Contract-Quality Control Analyst

The role:

The Quality Control (QC) Analyst supports the Quality organization by performing analytical, microbiological, and environmental testing to ensure the safety and quality of cell therapy products and manufacturing operations. The role includes hands-on execution of GMP testing to support development, donor screening, in-process control, product release, stability, raw material release, and environmental monitoring in accordance with Standard Operating Procedures (SOPs). The QC Analyst maintains a compliant laboratory environment through accurate documentation, adherence to data integrity principles, and continuous improvement of QC operations.

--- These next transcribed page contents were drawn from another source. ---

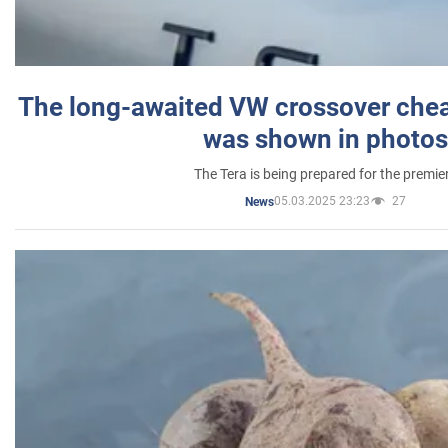
The long-awaited VW crossover chea
was shown in photos
The Tera is being prepared for the premie
05.03.2025 23:23
27
News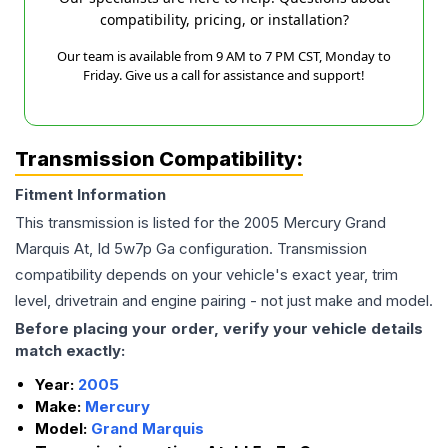
compatibility, pricing, or installation?
Our team is available from 9 AM to 7 PM CST, Monday to
Friday. Give us a call for assistance and support!
Transmission Compatibility:
Fitment Information
This transmission is listed for the
2005
Mercury
Grand
Marquis
At, Id 5w7p Ga
configuration. Transmission
compatibility depends on your vehicle's exact year, trim
level, drivetrain and engine pairing - not just make and model.
Before placing your order, verify your vehicle details
match exactly:
Year:
2005
Make:
Mercury
Model:
Grand Marquis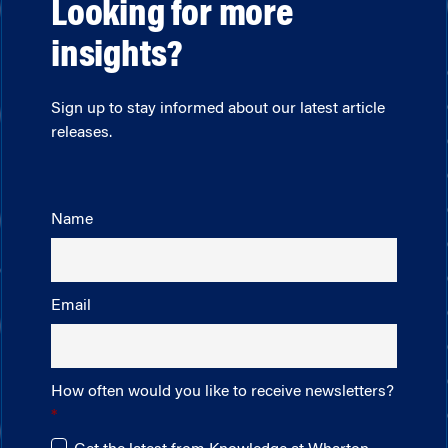
Looking for more
insights?
Sign up to stay informed about our latest article
releases.
Name
Email
How often would you like to receive newsletters?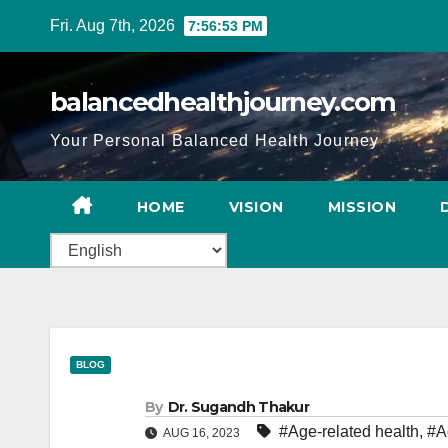
Fri. Aug 7th, 2026
7:56:54 PM
balancedhealthjourney.com
Your Personal Balanced Health Journey
HOME
VISION
MISSION
BLOG
By
Dr. Sugandh Thakur
#Age-related health
,
#A
AUG 16, 2023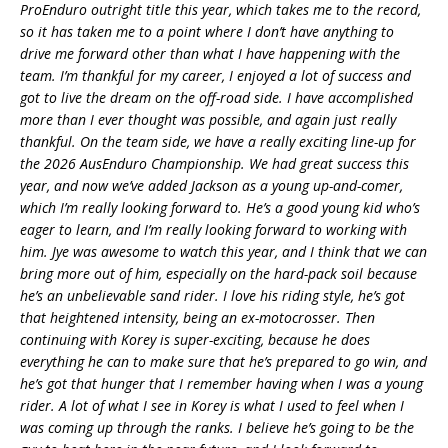
ProEnduro outright title this year, which takes me to the record,
so it has taken me to a point where I don’t have anything to
drive me forward other than what I have happening with the
team. I’m thankful for my career, I enjoyed a lot of success and
got to live the dream on the off-road side. I have accomplished
more than I ever thought was possible, and again just really
thankful. On the team side, we have a really exciting line-up for
the 2026 AusEnduro Championship. We had great success this
year, and now we’ve added Jackson as a young up-and-comer,
which I’m really looking forward to. He’s a good young kid who’s
eager to learn, and I’m really looking forward to working with
him. Jye was awesome to watch this year, and I think that we can
bring more out of him, especially on the hard-pack soil because
he’s an unbelievable sand rider. I love his riding style, he’s got
that heightened intensity, being an ex-motocrosser. Then
continuing with Korey is super-exciting, because he does
everything he can to make sure that he’s prepared to go win, and
he’s got that hunger that I remember having when I was a young
rider. A lot of what I see in Korey is what I used to feel when I
was coming up through the ranks. I believe he’s going to be the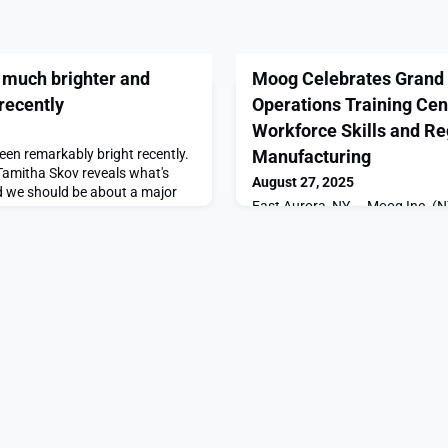
 much brighter and
Moog Celebrates Grand 
 recently
Operations Training Cen
Workforce Skills and Re
een remarkably bright recently.
Manufacturing
Tamitha Skov reveals what's
August 27, 2025
 we should be about a major
East Aurora, NY — Moog Inc. 
a worldwide designer, manufac
integrator of high-performance
fluid controls and control syst
[…]The post Moog Celebrates G
Operations Training Center Str
Skills and Regional Manufactur
SpaceNews.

Additional responsibilities include supporting assay and equipment qualification, revising procedures, and implementing quality improvements.

In the role you will:

• Perform analytical and microbiological testing in support of development, donor screening, in-process control, product release, and raw-material release following SOPs and GMP requirements.
• Conduct environmental and personnel monitoring of controlled areas, including viable air, non-viable particulates, surface, and gowning monitoring.
• Perform environmental data entry, verification, and trend analysis to monitor cleanroom performance and identify potential contamination trends.
• Execute microbiological assays such as sterility, endotoxin (LAL), bioburden, growth-promotion, gram staining and conductivity/TOC testing.
• Perform analytical assays including but not limited to cell counts and flow-cytometry-based identity or purity testing.
• Responsible for sample management, including receipt, labeling, storage, tracking, and distribution, in compliance with GMP requirements and established laboratory procedures.
• Compile and verify test results to support generation of Certificates of Analysis (CoA) for in-process materials, intermediates, and drug product release.
• Participate in aseptic process simulation (media-fill) run; provide on-floor QC support during execution and perform subsequent media incubation, inspection, and documentation.
• Sample, test, and document raw-material results to support disposition.
• Coordinate external testing activities by preparing and shipping samples to qualified contract laboratories, tracking results and maintaining documentation.
• Prepare reagents, media, and solutions as needed; maintain inventory of consumables and ensure proper labeling and traceability.
• Support instrument calibration, maintenance, and qualification activities.
• Assist with deviation investigations, change controls, and CAPA implementation under direction of QC leadership.
• Contribute to the revision of SOPs and test methods to ensure clarity and compliance.
• Maintain cleanroom gowning qualification and aseptic technique proficiency.
• Ensure completeness, accuracy, and traceability of all test data included in CoA packages prior to QA review.
• Work a flexible schedule to support manufacturing operations, including occasional weekends, holidays, extended hours, or off-shift coverage as required.

Qualifications: About you

• Minimum 2-4 years relevant QC experience in a GMP-regulated and clean room environment.
• Demonstrated proficiency in analytical and microbiological testing, including flow cytometry, cell counting, endotoxin, sterility, and environmental monitoring.
• Requires Bachelor’s degree in a scientific discipline or equivalent combination of education and experience.
• Hands-on experience in a GMP-regulated or cleanroom laboratory environment.
• Familiarity with aseptic technique and contamination-control principles.
• Experience performing environmental monitoring (viable air, surface, personnel, and non-viable particulates).
• Knowledge of microbiological methods including endotoxin (LAL), sterility, bioburden, gram staining and growth-promotion testing.
• Basic proficiency in flow cytometry, including sample handling, staining, and data acquisition.
• Experience performing cell counts and viability testing using automated or manual methods.
• Working knowledge of GMP documentation and data integrity requirement and standards.
• Familiarity with equipment calibration, qualification, and maintenance.
• Competence with data entry and verification in tracking systems (paper or electronic).
• Understands raw material sampling and testing processes.
• Experience supporting or coordinating external laboratory testing is preferred.
• Ability to perform basic data trending and report generation for EM or analytical results.
• Team player that is comfortable working in a fast-paced, schedule-driven environment to support manufacturing operations

The targeted salary range for this position is $60,000 - $89,100 per year. MiNK is making a good faith effort to be transparent and accurate around our hiring ranges. The salary offered is commensurate with MiNK's compensation philosophy and considers factors including, but not limited to, education, training, experience, external market conditions, critical needs of the role, and internal equity.